SFN 2016 Presentation

I recently presented at the annual meeting of the society for neuroscience, so I wanted to do a quick post describing my findings.

The reinforcement learning literature postulates that we go in and out of exploratory states in order to learn about our environments and maximize the reward we gain in these environments. For example, you might try different foods in order to find the food you most prefer. But, not all novelty seeking behavior results from reward maximization. For example, I often read new books. Maybe reading a new book triggers a reward circuit response, but it certainly doesn’t lead to immediate rewards.

In this poster we used a free viewing task to examine whether an animal would exhibit a novelty preference when it was not associated with any possible rewards. We found the animal looked at (payed attention to) novel items more often than he looked at familiar items, but this preference for paying attention to novel items fluctuated over time. Sometimes the animal had a large preference for looking at the novel items and sometimes he had no preference for novels items.

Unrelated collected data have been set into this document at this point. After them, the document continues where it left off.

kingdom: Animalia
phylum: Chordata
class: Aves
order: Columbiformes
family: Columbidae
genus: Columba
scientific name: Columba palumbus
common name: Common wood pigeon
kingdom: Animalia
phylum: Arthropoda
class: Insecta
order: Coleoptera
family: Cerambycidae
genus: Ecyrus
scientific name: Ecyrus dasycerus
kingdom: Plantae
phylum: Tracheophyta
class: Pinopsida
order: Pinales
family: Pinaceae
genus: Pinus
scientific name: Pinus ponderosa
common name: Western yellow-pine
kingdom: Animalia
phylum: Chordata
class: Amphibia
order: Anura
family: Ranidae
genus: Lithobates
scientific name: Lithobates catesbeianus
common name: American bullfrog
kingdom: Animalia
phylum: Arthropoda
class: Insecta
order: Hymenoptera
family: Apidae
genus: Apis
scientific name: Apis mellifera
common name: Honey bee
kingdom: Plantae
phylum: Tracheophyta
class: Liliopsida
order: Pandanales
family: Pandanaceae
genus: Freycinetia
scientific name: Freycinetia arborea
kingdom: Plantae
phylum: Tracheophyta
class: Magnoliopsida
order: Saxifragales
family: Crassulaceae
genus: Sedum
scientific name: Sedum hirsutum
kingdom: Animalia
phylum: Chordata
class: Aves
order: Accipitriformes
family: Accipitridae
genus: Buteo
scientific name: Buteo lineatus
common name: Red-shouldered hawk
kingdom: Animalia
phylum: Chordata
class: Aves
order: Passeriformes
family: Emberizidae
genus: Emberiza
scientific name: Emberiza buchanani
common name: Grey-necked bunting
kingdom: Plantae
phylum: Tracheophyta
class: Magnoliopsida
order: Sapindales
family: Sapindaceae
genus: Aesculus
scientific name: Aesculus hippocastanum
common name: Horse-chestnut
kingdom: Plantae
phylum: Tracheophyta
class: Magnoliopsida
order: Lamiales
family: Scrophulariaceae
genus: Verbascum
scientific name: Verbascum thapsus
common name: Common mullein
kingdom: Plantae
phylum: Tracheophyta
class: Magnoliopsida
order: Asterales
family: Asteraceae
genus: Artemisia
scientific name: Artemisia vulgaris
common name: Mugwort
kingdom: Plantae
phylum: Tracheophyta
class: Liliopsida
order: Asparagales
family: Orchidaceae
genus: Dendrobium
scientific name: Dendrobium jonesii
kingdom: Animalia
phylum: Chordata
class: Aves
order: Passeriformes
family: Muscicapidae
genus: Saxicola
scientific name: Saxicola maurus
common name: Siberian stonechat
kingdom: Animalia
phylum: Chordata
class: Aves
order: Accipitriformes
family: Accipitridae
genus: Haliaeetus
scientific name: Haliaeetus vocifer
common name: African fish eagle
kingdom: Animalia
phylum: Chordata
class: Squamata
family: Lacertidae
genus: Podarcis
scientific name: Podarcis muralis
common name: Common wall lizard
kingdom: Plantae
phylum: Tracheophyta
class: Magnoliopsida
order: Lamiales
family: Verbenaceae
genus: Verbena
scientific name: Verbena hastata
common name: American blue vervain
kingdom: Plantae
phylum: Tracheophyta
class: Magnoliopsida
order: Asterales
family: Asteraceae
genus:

Neurons that we recorded in the dlPFC and area 7a encoded whether the animal was currently in a state where he prefered looking at novel items or not and this encoding persisted across the entire trial period. Importantly, while neurons in these areas also encoded whether the animal was currently looking at a novel item or not, this encoding was distinct from the encoding of the current preference state. These results demonstrate that the animal had simultaneous neural codes representing whether he was acutely attending to novel items and his general preference for attending to novel items or not. Importantly, these neural codes existed even though there were no explicit reward associations.